Enterprise Javabeans (EJB) [EJB, 2004] is a fairly new technique which requires some sort of application server. One of the interesting things about these application servers are their clustering features. All of them does not support clustering of EJBs, since it is not a part of the EJB specification, but many of them do and some of them are free.

The goal of this work is to investigate if and how the availability for existing software systems can be increased by adding a middle layer of replication logics between the client and the service server node. The replication logic is provided by an application server and EJBs.

1.2 Problem and Hypothesis

System architecture is the first design decision that describes the system’s structure with it’s components and the relationships between them. As a first design decision it has a big impact on the system’s different quality attributes. It is generally very hard to make changes to the software architecture at a later stage of the development [Bengtsson, 2002]. I.e. if the availability is not prioritized during the architectural design, it is considered hard to increase the availability at a later stage.

Companies or organizations may not have realised the importance of availability until the system is in use and the first occasion of service outage. At that time it is usually not desirable to start all over with the architectural design and possibly change or update the entire system implementation. The work presented in this thesis investigates if there is a way of increasing the availability without changing the existing system.

1 Service outage is a period of time when the software system is unavailable to it’s users.

2 COTS is also known as Complete of the Shelf since there are open source projects that provide products for free and are not commercial.

(6)

The investigation is focusing on one proposed solution of increasing the availability without changing the origin system code implementation. The approach that is used is called Three-tier replication [Baldoni et al, 2002] where a layer between the client and the service nodes provide the system with replication logics.

1.3 Methodology

The investigation of how to increase the availability of an existing software service was initiated by a company named Wireless Independent Provider AB (WIP) [WIP, 2004]. WIP develops software systems and services for making the communication between personal computers and mobile devices, such as cell phones and PDAs ³, easier. A service for sending text messages (SMS⁴) from computers to cell phones, and the other way around, was chosen since WIP discovered a need to put higher availability requirements on that service.

The work described is conducted as an action and evaluation research project. By assessing the origin architecture and a three-tier replication architecture we can tell if the latter is better suited for handling the new availability requirements or not.

Today the system’s implementation does not support clustering. In other words: it can not be replicated and still keeping transparency towards the client. Three-tier replication approach [Baldoni et al, 2002] is used to transform the origin system into a clustered system. To create the replication logics between the client and the service nodes EJB is used in combination with an open source EJB server called JBoss [JBoss, 2004]. There are other EJB servers that provide a clustering feature but most of them are expensive and JBoss have a good reputation among software developers. One of the requirements from WIP was that it should not cost anything except from the development cost. I.e. no expensive software licenses or hardware could be bought.

* * * * * * *

▶ TASK INSTRUCTIONS:
#1 Answer these from the passage on raising software availability:
(a) Which company started the investigation?
(b) Which open source EJB server is used to build the replication logic?
(c) Which service was picked for the higher availability requirements?
#2 Write the next part of the passage on raising software availability, picking up after its last sentence.
The data that comes after this point is from a separate source.

* * * * * * *

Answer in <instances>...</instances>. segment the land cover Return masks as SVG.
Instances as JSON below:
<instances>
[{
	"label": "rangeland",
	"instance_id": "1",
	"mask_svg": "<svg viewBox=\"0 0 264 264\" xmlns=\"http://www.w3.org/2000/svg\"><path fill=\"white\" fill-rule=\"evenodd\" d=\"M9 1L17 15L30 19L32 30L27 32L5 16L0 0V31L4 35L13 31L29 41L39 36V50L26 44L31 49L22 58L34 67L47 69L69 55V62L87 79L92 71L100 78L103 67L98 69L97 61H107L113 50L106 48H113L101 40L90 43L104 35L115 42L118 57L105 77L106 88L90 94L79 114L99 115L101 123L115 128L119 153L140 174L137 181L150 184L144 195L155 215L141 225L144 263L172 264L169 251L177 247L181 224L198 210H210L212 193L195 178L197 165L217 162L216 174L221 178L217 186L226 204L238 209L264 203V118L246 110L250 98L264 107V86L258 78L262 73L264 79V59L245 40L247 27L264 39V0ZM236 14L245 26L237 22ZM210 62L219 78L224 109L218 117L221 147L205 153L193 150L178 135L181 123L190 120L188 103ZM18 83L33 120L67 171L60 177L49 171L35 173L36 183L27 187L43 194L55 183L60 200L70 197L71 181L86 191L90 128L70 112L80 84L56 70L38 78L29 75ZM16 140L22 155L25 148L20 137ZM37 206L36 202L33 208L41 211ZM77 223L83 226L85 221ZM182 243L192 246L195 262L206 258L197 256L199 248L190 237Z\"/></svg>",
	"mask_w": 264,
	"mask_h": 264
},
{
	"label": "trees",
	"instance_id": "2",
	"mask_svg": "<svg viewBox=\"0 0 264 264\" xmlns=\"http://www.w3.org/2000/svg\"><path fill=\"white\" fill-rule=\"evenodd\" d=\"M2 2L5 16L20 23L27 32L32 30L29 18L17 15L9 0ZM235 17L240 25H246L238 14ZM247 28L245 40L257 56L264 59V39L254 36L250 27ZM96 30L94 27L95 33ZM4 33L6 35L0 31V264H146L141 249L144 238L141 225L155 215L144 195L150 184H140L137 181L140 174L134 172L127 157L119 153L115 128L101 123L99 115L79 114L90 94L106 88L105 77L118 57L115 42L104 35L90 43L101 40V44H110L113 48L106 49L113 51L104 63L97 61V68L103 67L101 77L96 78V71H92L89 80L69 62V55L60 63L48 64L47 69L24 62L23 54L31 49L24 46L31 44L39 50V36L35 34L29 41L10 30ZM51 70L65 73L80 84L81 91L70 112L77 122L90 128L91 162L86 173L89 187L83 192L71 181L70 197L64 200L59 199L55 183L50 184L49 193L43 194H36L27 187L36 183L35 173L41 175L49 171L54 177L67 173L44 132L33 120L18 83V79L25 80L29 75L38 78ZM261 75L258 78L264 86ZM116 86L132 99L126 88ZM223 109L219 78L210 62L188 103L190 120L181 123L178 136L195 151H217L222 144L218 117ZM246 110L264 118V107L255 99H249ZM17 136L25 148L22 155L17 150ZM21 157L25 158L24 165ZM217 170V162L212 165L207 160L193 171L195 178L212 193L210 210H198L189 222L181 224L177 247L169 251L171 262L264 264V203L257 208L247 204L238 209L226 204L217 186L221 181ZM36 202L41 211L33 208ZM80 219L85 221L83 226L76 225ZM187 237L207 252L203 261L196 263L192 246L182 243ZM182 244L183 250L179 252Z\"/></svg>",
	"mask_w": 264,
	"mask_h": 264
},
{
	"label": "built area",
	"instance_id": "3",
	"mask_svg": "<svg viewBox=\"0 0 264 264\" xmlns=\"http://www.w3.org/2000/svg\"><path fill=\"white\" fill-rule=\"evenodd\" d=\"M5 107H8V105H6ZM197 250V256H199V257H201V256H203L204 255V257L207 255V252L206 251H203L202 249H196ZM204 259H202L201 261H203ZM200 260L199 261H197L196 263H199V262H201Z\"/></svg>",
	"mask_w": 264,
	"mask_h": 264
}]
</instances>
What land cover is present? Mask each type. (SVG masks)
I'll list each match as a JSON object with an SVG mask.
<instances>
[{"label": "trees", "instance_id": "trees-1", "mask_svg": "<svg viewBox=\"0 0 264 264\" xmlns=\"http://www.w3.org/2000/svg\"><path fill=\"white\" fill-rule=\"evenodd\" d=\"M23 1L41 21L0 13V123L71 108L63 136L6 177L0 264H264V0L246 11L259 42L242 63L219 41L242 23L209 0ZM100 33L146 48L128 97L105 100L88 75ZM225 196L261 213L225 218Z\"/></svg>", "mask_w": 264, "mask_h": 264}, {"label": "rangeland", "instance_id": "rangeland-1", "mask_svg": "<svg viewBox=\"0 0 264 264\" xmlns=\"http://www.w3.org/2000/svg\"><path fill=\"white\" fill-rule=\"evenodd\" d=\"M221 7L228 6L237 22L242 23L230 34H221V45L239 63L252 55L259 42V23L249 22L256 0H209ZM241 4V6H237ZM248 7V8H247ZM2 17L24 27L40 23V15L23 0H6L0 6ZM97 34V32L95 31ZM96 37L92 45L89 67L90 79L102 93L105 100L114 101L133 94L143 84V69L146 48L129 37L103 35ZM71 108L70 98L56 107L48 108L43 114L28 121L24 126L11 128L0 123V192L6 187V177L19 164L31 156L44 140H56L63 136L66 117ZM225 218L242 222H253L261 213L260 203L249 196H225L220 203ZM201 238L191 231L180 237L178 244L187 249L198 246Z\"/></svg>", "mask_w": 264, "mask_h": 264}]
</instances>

* * * * * * *

▶ ANSWERS FOR THE EXERCISE:
#1
(a) Wireless Independent Provider AB (WIP).
(b) JBoss.
(c) A service for sending text messages (SMS) from computers to cell phones and the other way around.

#2
The assessment is based on scenarios that intend to illustrate events that may interrupt the service in a manner that makes it unavailable. Since the clustered architecture is implemented the scenarios may, apart form being assessed theoretically, also be validated through testing.

1.4 Related work

The idea of using the Three-tier replication approach came from a research report written by Roberto Baldini, Carlo Marchetti and Alessandro Termini who investigated active software replication through a Three-tier Approach [Baldini et al, 2002]. Our approach differs from Baldini’s work in the technique that is used. Baldini use a CORBA [CORBA, 2004] compliant infrastructure and we use EJB. However, the principle of letting a middle layer of replication logics between the clients and the server replicas are the same.

[Rushikesh et. al], 1999 have developed a model of creating replicated applications, called ShadowObjects. It resembles the way the EJB servers replicates the enterprise java beans in a way. Although their paper does not discuss the matter of replicating an end-tier, we do not see why it should not work.

3 PDA is short for Personal Digital Assistant

4 Short message service. Text messages from one cell phone to another. [GSM, 1996]

(7)

1.5 Outline

To give the reader an insight of the subject a couple of the major concepts are introduced in the next chapter (Chapter 2). Availability as a quality attribute, clusters and clustering EJBs with the application server JBoss [JBOSS, 2004] is presented.

In chapter 3, the origin architecture of the industrial system and the new clustered architecture are presented.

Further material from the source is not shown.